The courts take an approach to divorce which is often not very helpful and doesn’t sit well with the way in which separating couples approach the issues that they are suddenly faced with; they deal with issues of the division of assets and the financial arrangements between the parties entirely separately from issues of the residence and support of children. This can make the process of divorce more difficult, longer and more painful.
Most parents believe that the physical and emotional well-being of their children is of paramount importance, and there are few that would find fault with such a view. They believe that providing for their children and keeping a roof over their heads is the principal issue to be considered when approaching divorce, and thus are fundamental questions on the division of property and the financial arrangements surrounding the divorce, separation or dissolution of a Civil Partnership. It is thus harder to understand why the law deals with the questions of the division of the assets of the marriage or civil partnership entirely separately from those about the residence and support of children, particularly as it may be very difficult for parents to agree sensible arrangements for the children until other issues have been settled, and thus they know where they are going to be living and how they are going to pay the bills.

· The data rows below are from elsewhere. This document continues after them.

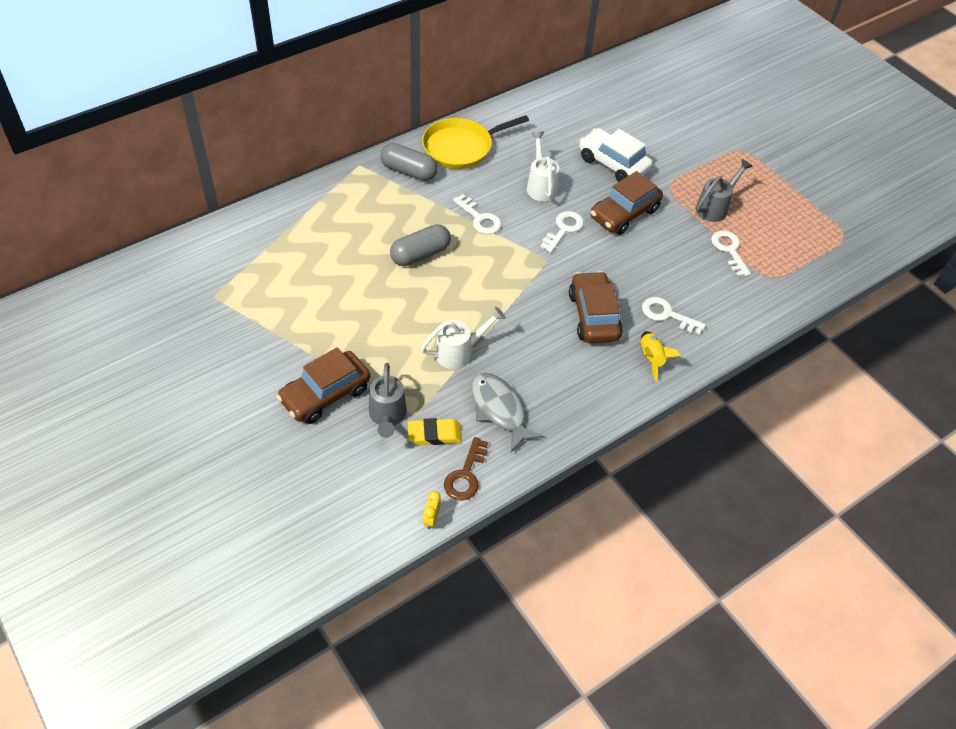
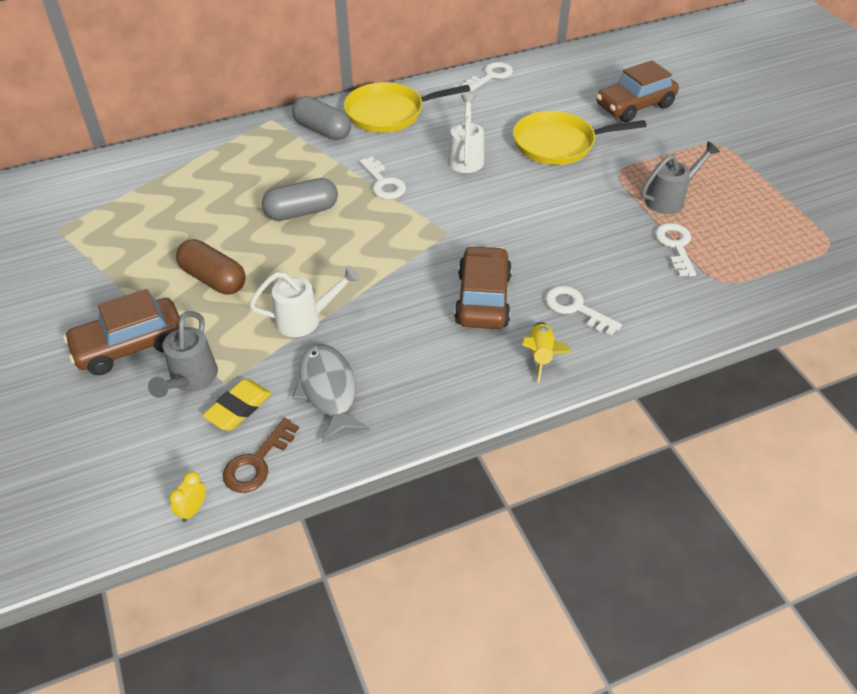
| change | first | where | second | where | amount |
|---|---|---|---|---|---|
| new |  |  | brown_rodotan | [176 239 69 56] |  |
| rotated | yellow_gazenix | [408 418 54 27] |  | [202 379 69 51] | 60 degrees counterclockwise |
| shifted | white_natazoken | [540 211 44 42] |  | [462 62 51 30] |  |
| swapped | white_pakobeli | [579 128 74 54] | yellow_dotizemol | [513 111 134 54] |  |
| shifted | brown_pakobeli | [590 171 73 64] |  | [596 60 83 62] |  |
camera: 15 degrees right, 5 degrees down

Family mediation can cover all issues, and can provide a setting in which difficult and seemingly intractable problems can be addressed in parallel rather than one after the other. This will give the parents involved in family mediation the option to consider these issues simultaneously. This will generally lead to issues being resolved more quickly and in an atmosphere of cooperation rather than hostility. Given that there must be some form of ongoing relationship between the parents in order to best serve the children, the atmosphere of cooperation that family mediation encourages is invaluable.